We've heard unaccompanied winds players before. Anthony Braxton's revered For Alto is the example most often cited, but Jimmy Giuffre, Albert Mangelsdorff and Lester Bowie have all done it. And it wasn't always pretty music. They played their instruments the wrong way. (Check out Roscoe Mitchell's Sound to hear an embryonic Art Ensemble of Chicago - Bowie included - doing things with instruments that get band stuidents sent out in the hall.) Colin Stetson's musical Aufhebung builds on that tradition (can you imagine a beautiful world somewhere where Anthony Braxton's music is considered traditional?) and carves a daring new trail. Often, the booming bellow of a bass saxophone is all the bulldozer he needs.
Colin Stetson is finding beauty in the sounds that I tried to suppress during my ill-fated formal training on an instrument. The tapping of keys – clicks and thumps – that fascinated me are employed brilliantly here. This is music I could never have dreamed of making, but I wish I could have.

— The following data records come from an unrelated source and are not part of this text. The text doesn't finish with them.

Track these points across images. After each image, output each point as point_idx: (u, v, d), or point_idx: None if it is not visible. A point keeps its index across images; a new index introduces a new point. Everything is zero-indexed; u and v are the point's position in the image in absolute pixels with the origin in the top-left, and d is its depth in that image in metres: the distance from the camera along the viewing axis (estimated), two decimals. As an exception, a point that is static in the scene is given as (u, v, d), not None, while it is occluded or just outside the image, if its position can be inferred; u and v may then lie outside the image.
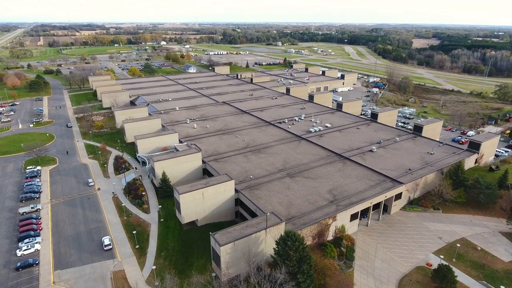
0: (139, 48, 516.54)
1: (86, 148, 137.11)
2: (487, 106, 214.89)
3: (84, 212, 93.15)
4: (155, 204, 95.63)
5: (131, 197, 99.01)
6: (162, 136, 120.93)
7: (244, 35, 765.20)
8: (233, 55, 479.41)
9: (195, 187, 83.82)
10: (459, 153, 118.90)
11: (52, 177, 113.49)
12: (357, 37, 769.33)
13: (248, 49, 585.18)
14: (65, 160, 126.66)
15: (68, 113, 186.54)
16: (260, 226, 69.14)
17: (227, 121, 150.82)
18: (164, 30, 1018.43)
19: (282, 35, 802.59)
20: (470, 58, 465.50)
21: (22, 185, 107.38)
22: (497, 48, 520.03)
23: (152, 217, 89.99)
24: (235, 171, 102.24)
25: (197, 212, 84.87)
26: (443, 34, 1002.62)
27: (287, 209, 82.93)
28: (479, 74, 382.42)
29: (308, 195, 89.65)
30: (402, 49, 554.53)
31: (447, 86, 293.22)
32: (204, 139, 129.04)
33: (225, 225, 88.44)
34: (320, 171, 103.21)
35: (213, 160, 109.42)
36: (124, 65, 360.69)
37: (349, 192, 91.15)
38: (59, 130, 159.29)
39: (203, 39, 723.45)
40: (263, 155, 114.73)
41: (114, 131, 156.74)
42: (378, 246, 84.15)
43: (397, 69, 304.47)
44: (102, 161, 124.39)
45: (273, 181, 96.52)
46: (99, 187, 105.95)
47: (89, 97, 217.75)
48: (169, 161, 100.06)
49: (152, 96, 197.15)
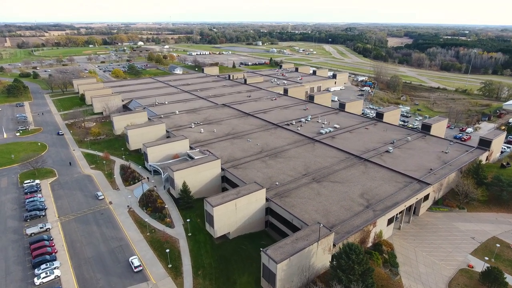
0: (117, 49, 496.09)
1: (85, 157, 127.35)
2: (477, 103, 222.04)
3: (100, 229, 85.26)
4: (177, 217, 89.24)
5: (150, 210, 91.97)
6: (173, 143, 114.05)
7: (223, 35, 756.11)
8: (216, 55, 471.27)
9: (227, 198, 78.61)
10: (471, 151, 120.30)
11: (55, 191, 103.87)
12: (334, 36, 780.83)
13: (229, 49, 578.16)
14: (65, 171, 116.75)
15: (55, 120, 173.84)
16: (311, 238, 65.22)
17: (233, 124, 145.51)
18: (139, 30, 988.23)
19: (261, 34, 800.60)
20: (446, 56, 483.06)
21: (22, 201, 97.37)
22: (469, 46, 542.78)
23: (178, 231, 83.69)
24: (258, 178, 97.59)
25: (229, 224, 79.71)
26: (414, 33, 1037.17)
27: (325, 217, 79.46)
28: (457, 71, 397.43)
29: (341, 200, 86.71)
30: (380, 48, 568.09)
31: (432, 84, 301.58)
32: (214, 144, 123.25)
33: (256, 236, 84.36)
34: (344, 174, 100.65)
35: (232, 167, 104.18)
36: (105, 66, 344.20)
37: (381, 196, 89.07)
38: (50, 138, 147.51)
39: (181, 39, 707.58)
40: (281, 159, 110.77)
41: (112, 137, 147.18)
42: (416, 250, 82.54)
43: (384, 68, 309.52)
44: (106, 171, 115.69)
45: (300, 187, 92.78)
46: (110, 201, 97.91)
47: (76, 101, 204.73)
48: (188, 170, 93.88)
49: (146, 99, 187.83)
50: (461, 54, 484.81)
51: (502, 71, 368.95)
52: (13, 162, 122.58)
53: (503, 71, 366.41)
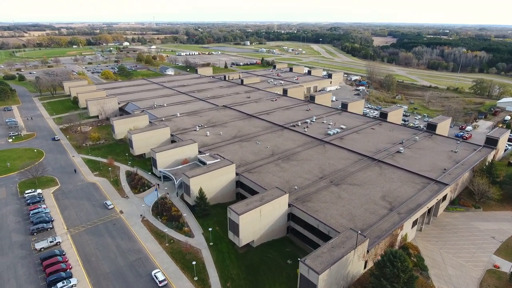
0: (103, 50, 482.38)
1: (87, 164, 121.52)
2: (471, 101, 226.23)
3: (115, 241, 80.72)
4: (195, 226, 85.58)
5: (165, 219, 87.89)
6: (182, 147, 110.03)
7: (211, 35, 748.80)
8: (206, 55, 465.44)
9: (251, 205, 75.66)
10: (479, 149, 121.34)
11: (59, 201, 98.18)
12: (321, 36, 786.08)
13: (218, 49, 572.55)
14: (67, 179, 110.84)
15: (48, 124, 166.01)
16: (347, 246, 63.13)
17: (238, 127, 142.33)
18: (122, 30, 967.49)
19: (248, 34, 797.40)
20: (432, 55, 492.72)
21: (25, 213, 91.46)
22: (452, 45, 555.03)
23: (199, 241, 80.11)
24: (275, 182, 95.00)
25: (254, 232, 76.84)
26: (397, 32, 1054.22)
27: (351, 222, 77.62)
28: (445, 70, 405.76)
29: (364, 204, 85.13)
30: (367, 47, 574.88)
31: (422, 83, 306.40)
32: (223, 147, 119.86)
33: (278, 243, 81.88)
34: (361, 176, 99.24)
35: (246, 171, 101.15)
36: (93, 68, 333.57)
37: (402, 198, 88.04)
38: (45, 144, 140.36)
39: (167, 39, 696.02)
40: (295, 162, 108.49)
41: (112, 142, 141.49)
42: (441, 252, 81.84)
43: (376, 68, 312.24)
44: (112, 178, 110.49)
45: (320, 191, 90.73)
46: (121, 210, 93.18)
47: (68, 104, 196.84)
48: (204, 176, 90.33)
49: (143, 101, 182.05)
50: (446, 53, 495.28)
51: (488, 69, 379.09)
52: (9, 170, 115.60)
53: (489, 69, 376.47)
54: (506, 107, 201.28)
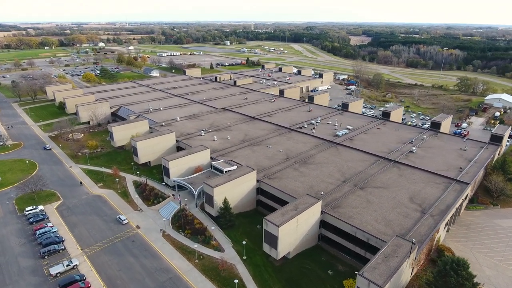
0: (79, 51, 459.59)
1: (88, 175, 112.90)
2: (459, 98, 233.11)
3: (138, 260, 74.34)
4: (223, 239, 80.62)
5: (188, 232, 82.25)
6: (194, 154, 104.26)
7: (189, 35, 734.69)
8: (188, 56, 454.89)
9: (287, 215, 71.85)
10: (486, 147, 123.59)
11: (65, 217, 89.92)
12: (299, 35, 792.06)
13: (198, 49, 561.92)
14: (69, 193, 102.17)
15: (35, 132, 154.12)
16: (400, 254, 60.77)
17: (244, 130, 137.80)
18: (94, 30, 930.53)
19: (227, 34, 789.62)
20: (410, 54, 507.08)
21: (30, 234, 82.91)
22: (427, 43, 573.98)
23: (231, 255, 75.30)
24: (299, 188, 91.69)
25: (290, 243, 73.17)
26: (371, 31, 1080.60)
27: (388, 227, 75.57)
28: (424, 68, 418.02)
29: (395, 207, 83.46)
30: (348, 46, 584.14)
31: (407, 81, 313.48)
32: (234, 153, 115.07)
33: (311, 252, 78.76)
34: (382, 178, 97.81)
35: (265, 178, 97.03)
36: (71, 70, 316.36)
37: (430, 199, 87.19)
38: (37, 155, 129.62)
39: (144, 39, 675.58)
40: (312, 165, 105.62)
41: (110, 150, 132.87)
42: (473, 252, 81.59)
43: (363, 67, 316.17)
44: (119, 189, 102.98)
45: (347, 195, 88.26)
46: (137, 225, 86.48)
47: (53, 110, 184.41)
48: (227, 185, 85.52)
49: (136, 105, 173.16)
50: (422, 51, 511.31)
51: (464, 67, 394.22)
52: (1, 185, 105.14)
53: (466, 67, 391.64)
54: (493, 104, 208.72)
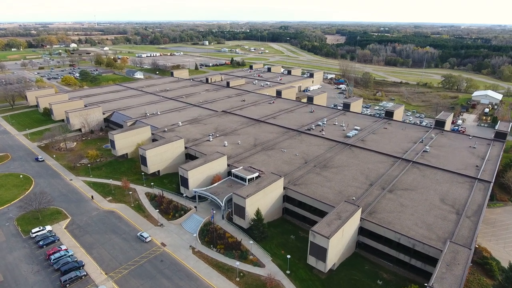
0: (51, 52, 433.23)
1: (93, 188, 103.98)
2: (446, 96, 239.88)
3: (173, 283, 68.05)
4: (260, 252, 75.83)
5: (221, 248, 76.77)
6: (212, 162, 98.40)
7: (164, 35, 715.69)
8: (169, 56, 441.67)
9: (333, 224, 68.37)
10: (493, 144, 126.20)
11: (79, 238, 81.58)
12: (277, 35, 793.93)
13: (177, 49, 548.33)
14: (76, 209, 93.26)
15: (21, 142, 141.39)
16: (461, 261, 58.98)
17: (252, 134, 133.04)
18: (62, 31, 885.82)
19: (203, 34, 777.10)
20: (387, 52, 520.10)
21: (42, 259, 74.32)
22: (402, 42, 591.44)
23: (273, 270, 70.70)
24: (328, 194, 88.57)
25: (336, 254, 69.86)
26: (344, 30, 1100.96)
27: (430, 231, 73.86)
28: (404, 66, 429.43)
29: (429, 210, 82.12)
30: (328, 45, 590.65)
31: (392, 79, 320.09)
32: (249, 158, 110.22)
33: (352, 260, 76.10)
34: (407, 179, 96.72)
35: (290, 184, 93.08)
36: (46, 73, 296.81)
37: (461, 200, 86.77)
38: (29, 167, 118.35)
39: (118, 39, 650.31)
40: (334, 169, 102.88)
41: (112, 159, 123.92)
42: (507, 250, 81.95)
43: (350, 66, 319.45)
44: (133, 203, 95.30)
45: (379, 200, 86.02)
46: (162, 242, 79.84)
47: (36, 117, 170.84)
48: (258, 194, 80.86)
49: (130, 110, 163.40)
50: (398, 50, 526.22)
51: (441, 64, 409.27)
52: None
53: (443, 65, 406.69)
54: (481, 100, 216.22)
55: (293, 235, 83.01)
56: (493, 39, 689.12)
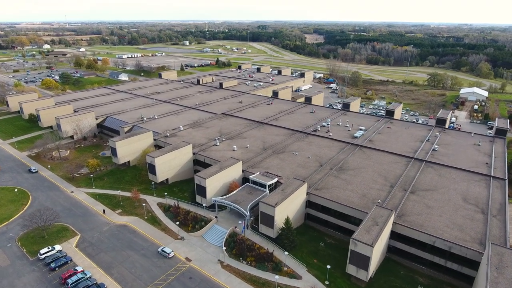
0: (24, 54, 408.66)
1: (99, 200, 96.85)
2: (434, 93, 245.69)
3: (209, 301, 63.56)
4: (293, 263, 72.49)
5: (251, 260, 72.82)
6: (228, 169, 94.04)
7: (142, 35, 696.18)
8: (150, 57, 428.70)
9: (373, 231, 66.23)
10: (495, 141, 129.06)
11: (93, 257, 75.06)
12: (257, 35, 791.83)
13: (157, 50, 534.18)
14: (84, 224, 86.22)
15: (8, 152, 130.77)
16: (510, 264, 58.05)
17: (259, 137, 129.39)
18: (32, 31, 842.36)
19: (182, 34, 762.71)
20: (367, 51, 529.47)
21: (57, 284, 67.58)
22: (380, 41, 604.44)
23: (311, 281, 67.61)
24: (353, 197, 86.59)
25: (375, 261, 67.60)
26: (321, 30, 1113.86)
27: (462, 232, 73.27)
28: (387, 64, 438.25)
29: (456, 210, 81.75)
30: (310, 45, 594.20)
31: (377, 77, 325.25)
32: (263, 163, 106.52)
33: (386, 266, 74.33)
34: (425, 180, 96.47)
35: (312, 188, 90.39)
36: (23, 76, 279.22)
37: (482, 199, 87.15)
38: (22, 180, 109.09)
39: (94, 40, 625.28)
40: (351, 171, 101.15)
41: (113, 168, 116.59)
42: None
43: (337, 65, 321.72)
44: (146, 215, 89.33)
45: (405, 202, 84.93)
46: (186, 257, 74.84)
47: (20, 124, 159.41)
48: (286, 201, 77.57)
49: (123, 115, 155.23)
50: (378, 49, 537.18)
51: (421, 62, 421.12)
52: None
53: (423, 63, 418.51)
54: (468, 97, 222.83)
55: (322, 242, 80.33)
56: (464, 37, 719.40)
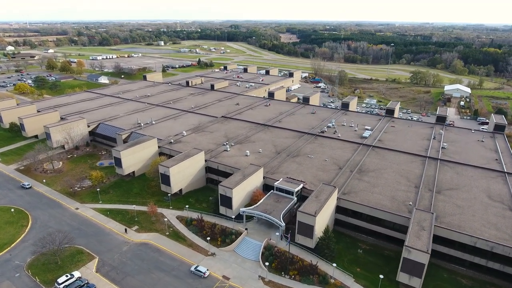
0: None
1: (109, 217, 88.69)
2: (420, 91, 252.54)
3: (259, 323, 58.88)
4: (338, 274, 69.21)
5: (294, 273, 68.78)
6: (252, 177, 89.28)
7: (112, 35, 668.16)
8: (127, 58, 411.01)
9: (423, 237, 64.55)
10: (495, 137, 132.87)
11: (120, 282, 67.83)
12: (233, 34, 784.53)
13: (130, 50, 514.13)
14: (99, 245, 78.27)
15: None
16: None
17: (268, 140, 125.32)
18: None
19: (156, 33, 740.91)
20: (344, 50, 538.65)
21: (85, 316, 60.00)
22: (355, 40, 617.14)
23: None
24: (383, 200, 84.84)
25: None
26: (294, 29, 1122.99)
27: (500, 231, 73.06)
28: (365, 63, 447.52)
29: (485, 208, 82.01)
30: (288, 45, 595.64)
31: (360, 76, 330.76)
32: (281, 168, 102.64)
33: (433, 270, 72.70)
34: (446, 179, 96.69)
35: (341, 193, 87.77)
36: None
37: (505, 195, 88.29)
38: (16, 197, 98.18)
39: (62, 41, 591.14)
40: (372, 173, 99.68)
41: (117, 179, 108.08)
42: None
43: (321, 65, 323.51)
44: (168, 231, 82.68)
45: (435, 203, 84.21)
46: (223, 275, 69.50)
47: (2, 134, 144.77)
48: (324, 210, 74.22)
49: (116, 120, 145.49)
50: (353, 47, 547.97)
51: (398, 60, 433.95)
52: (-8, 250, 75.83)
53: (399, 61, 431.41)
54: (453, 94, 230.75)
55: (359, 249, 77.81)
56: (432, 36, 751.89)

Though there are respites, much of this music is sonically destructive. I love this, in no small part because I am at a point in my life when destruction is beginning to take on positive connotations. The collapsing of structures and of meaning is a caving-in but also an opening-up. I am beginning to see stable philosophies as spiritual death, and the only escape from them, as far as I can see, is a kind of intellectual kenosis. It’s lonely out on that cracking limb, like playing the saxophone all by yourself, but this desolation is every bit as provisional as the monuments crumbled behind us. I can hear that in this music. (There are shades of Albert Ayler's music, turning abrasive sax sounds into spiritual catharsis.)
During "Judges" Stetson's voice writhes through his horn crushed by the tapping of keys and the reedy cycle of notes around it, and what I hear is anguish. Anguish is not incompatible with hope, though. They're kissing cousins and any good gospel singer knows that. Stetson says that particular piece "specifically speaks to the themes of this record — those being isolation and the pendulum swing between fear and transcendence" and that "all of the music in this series is my attempt at creating a personal gospel canon, not out of dogma, but rather from the human experience alone."
This makes perfect sense to me, but in case it wasn't clear enough, Stetson brings Shara Worden aboard for an honest-to-G-d gospel song ("I Just Can't Keep from Crying Sometimes") that you might have heard before. It's perfect here. People forget how terrifying gospel music is and should be. It's about anguish and death and mystery. Comfortable people can't have gospel music, (though they can keep what passes for it in their glitzed-up mega churches) and every now and then we need to snatch it back and let it howl.
People on the internet want to call this one of the best albums of the year but that's pointless, not because it's only March, but because this music is too adventurous, nourishing and powerful to be dropped into someone's dumb contest. It's not a sport. Just let this be amazing. Let it mean something to you. That something might be different for you and for me and for Colin Stetson, but there is no single right way to respond to this.